GIVEN PASSAGE
:::

Most states have adopted the Common Core State Standards. Those that haven’t have concocted their own state standards, which are pretty much in line with the CCSS. In addition, ACT has its own College and Career Readiness Standards, which, it says, line up with both the CCSS and any non-CCSS state standards you care to throw at it. (As ACT says, “If a state’s standards represent the knowledge and skills that prepare students for college and career, then ACT Aspire and the ACT measure that knowledge and those skills.” — a statement that manages to be both a non sequitur and a tautology.)

Again, however, ACT’s own research shows that neither high school teachers nor college instructors are much convinced that the CCSS reflect college-level expectations anyway.

Asked by the Survey, “To what extent do you feel that the Common Core State Standards are aligned with college instructors’ expectations regarding college readiness,” the majority of both high school and college teachers responded little or slightly, rather than a great deal or completely.

In other words, according to its own data, ACT shouldn’t really get away with equating standards-based “curriculum achievement” with “college readiness.”

So what’s the cost of the ACT’s tricky claim-game? The cost is that we get farther away from understanding and addressing the college-readiness gap, so long as everyone believes that the ACT is really measuring what it says it does.

Wherever high school curricula lack significant overlap with the skills and knowledge ACT identifies as necessary for college readiness, the test measures not what students have learned but what they haven’t been taught. This, then, contrary to ACT’s claims, is not an indicator of student readiness or achievement, but a measure of the distance between high school teaching and college expectations (or at least those ACT identifies and can test for).

:::

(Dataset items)
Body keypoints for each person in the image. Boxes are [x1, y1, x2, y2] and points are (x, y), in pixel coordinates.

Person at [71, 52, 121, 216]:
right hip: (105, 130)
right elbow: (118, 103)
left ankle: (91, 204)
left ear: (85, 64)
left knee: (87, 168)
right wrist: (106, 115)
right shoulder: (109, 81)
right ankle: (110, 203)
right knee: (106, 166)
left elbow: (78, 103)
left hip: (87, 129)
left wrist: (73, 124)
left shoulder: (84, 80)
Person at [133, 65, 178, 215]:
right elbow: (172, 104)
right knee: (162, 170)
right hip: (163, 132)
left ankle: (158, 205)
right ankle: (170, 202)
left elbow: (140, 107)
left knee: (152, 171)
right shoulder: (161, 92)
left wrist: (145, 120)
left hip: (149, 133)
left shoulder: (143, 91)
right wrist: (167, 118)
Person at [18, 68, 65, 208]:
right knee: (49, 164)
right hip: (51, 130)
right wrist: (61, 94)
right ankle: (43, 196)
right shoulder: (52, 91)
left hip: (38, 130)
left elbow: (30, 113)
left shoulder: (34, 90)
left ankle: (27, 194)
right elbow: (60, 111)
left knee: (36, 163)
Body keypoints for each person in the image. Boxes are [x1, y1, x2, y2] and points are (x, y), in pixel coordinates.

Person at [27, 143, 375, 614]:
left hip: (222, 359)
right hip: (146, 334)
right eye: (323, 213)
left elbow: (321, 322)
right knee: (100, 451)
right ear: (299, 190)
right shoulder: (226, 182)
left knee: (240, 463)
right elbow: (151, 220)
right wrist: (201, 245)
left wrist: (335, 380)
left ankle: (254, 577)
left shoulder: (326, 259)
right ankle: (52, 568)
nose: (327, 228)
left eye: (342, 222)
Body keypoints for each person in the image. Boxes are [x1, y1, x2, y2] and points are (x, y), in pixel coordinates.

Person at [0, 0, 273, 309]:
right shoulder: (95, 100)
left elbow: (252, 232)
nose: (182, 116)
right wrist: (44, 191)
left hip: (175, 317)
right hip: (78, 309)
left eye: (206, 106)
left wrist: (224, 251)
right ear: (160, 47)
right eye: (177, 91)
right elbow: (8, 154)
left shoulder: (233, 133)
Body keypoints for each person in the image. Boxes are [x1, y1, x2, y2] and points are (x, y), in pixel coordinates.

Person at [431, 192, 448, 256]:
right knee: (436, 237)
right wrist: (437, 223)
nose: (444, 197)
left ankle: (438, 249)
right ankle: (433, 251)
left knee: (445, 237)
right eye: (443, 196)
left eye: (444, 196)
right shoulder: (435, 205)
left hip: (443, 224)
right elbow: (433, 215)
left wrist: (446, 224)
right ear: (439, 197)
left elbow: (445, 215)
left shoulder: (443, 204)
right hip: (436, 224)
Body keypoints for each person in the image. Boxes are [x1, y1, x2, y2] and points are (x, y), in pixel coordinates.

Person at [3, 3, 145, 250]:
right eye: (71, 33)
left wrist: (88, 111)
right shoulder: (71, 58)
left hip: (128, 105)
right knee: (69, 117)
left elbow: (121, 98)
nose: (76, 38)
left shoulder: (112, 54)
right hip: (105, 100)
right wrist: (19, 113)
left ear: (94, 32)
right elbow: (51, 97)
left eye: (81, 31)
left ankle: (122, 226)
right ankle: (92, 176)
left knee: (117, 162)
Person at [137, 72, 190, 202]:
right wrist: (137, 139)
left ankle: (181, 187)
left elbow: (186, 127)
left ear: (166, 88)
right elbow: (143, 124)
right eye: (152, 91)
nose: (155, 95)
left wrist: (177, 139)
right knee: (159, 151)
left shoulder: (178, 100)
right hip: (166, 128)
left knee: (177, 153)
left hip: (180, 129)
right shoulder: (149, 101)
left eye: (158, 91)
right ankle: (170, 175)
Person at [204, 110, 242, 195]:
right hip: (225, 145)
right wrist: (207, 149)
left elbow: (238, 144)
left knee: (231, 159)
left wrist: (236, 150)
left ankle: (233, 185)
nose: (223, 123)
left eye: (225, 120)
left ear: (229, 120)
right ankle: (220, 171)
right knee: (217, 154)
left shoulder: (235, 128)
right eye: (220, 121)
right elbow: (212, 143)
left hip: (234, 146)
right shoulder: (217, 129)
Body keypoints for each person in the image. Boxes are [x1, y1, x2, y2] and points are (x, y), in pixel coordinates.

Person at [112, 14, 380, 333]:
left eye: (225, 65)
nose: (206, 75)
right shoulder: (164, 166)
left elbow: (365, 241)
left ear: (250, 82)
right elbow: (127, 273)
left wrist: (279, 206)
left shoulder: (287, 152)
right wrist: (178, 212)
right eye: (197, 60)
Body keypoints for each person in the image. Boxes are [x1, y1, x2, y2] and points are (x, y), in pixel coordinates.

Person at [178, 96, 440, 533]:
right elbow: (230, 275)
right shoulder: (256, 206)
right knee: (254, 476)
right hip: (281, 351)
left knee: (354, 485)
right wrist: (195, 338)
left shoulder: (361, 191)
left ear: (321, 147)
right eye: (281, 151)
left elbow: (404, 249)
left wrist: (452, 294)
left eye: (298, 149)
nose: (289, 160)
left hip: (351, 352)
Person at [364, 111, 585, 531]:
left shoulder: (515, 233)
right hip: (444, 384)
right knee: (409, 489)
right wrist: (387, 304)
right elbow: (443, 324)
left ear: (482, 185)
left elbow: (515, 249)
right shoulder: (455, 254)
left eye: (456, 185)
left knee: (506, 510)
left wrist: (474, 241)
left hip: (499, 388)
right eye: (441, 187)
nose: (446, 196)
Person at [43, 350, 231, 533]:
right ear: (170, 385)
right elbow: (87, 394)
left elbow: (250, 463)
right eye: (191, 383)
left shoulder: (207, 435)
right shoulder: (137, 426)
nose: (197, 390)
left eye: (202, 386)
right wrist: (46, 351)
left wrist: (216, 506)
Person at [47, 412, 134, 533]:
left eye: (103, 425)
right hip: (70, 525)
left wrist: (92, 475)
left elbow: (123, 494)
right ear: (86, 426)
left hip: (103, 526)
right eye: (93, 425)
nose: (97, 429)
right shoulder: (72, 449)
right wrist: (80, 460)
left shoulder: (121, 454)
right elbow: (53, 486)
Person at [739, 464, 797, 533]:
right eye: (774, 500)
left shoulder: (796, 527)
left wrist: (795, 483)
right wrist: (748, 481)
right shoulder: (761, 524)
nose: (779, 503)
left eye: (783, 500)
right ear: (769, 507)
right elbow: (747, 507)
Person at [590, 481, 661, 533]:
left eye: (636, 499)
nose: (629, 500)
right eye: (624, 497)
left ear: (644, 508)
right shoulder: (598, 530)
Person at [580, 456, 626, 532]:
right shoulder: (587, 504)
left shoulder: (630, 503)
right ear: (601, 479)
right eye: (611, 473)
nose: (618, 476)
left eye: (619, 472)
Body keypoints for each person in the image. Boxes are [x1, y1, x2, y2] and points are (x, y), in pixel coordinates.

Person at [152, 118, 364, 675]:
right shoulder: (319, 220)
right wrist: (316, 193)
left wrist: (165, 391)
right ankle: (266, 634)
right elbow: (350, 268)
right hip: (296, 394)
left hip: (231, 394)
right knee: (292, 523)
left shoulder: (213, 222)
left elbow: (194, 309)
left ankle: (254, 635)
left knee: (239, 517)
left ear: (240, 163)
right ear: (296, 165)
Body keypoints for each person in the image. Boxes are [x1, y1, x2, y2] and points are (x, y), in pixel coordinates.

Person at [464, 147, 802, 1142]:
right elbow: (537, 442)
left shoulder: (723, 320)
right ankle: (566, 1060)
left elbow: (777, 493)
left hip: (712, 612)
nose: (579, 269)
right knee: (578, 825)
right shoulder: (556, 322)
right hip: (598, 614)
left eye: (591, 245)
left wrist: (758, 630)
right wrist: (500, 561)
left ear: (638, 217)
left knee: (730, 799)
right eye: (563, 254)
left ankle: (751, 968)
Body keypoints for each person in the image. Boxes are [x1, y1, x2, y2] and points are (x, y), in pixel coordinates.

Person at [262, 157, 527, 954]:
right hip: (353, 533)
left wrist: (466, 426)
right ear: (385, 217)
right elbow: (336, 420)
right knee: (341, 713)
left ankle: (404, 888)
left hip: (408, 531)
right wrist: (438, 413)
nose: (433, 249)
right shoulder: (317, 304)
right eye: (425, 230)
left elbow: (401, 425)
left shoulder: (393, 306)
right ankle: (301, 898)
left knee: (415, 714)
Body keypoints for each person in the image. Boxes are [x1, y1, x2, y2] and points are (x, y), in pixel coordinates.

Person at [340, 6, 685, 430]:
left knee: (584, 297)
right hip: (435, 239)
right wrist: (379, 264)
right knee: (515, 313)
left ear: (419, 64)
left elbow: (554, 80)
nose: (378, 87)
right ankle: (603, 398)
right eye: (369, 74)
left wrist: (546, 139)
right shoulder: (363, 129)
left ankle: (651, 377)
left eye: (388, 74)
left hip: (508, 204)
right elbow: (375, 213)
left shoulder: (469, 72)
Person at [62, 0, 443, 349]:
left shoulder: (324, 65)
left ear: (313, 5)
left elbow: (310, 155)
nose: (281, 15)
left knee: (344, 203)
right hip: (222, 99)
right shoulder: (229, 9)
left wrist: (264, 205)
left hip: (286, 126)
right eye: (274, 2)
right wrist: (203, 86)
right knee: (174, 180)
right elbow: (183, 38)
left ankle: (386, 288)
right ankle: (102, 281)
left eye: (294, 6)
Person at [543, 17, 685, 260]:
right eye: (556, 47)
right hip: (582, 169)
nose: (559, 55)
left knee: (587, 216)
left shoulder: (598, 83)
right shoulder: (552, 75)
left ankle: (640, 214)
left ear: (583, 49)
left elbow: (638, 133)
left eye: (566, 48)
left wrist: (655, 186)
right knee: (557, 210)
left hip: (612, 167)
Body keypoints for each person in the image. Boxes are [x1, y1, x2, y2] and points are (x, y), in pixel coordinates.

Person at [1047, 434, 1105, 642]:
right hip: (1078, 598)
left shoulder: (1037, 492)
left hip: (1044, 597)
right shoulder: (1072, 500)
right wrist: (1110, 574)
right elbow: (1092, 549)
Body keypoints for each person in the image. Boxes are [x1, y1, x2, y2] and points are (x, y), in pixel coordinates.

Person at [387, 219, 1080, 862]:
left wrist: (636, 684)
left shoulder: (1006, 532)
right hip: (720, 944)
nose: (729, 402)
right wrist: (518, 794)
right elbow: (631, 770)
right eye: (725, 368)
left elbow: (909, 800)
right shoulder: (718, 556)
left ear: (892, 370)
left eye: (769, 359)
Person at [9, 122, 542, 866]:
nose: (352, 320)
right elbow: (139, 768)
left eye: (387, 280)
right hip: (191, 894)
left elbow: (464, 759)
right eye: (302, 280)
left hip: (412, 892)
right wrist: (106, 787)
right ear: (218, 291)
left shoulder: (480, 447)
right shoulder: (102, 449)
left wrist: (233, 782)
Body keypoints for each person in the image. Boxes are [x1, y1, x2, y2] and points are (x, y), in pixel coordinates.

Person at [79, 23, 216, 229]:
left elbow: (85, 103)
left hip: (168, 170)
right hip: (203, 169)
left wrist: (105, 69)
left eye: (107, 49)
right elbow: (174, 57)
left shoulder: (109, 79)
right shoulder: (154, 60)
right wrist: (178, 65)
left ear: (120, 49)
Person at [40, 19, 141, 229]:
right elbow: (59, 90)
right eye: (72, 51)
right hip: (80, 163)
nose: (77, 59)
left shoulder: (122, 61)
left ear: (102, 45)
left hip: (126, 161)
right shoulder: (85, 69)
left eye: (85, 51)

:::

EXERCISE REQUIREMENTS
In the passage about the ACT, how did most high school and college teachers answer when the Survey asked how far the Common Core State Standards are aligned with college instructors' expectations?

RESULT OF THIS EXERCISE
Most answered "little or slightly" rather than "a great deal or completely."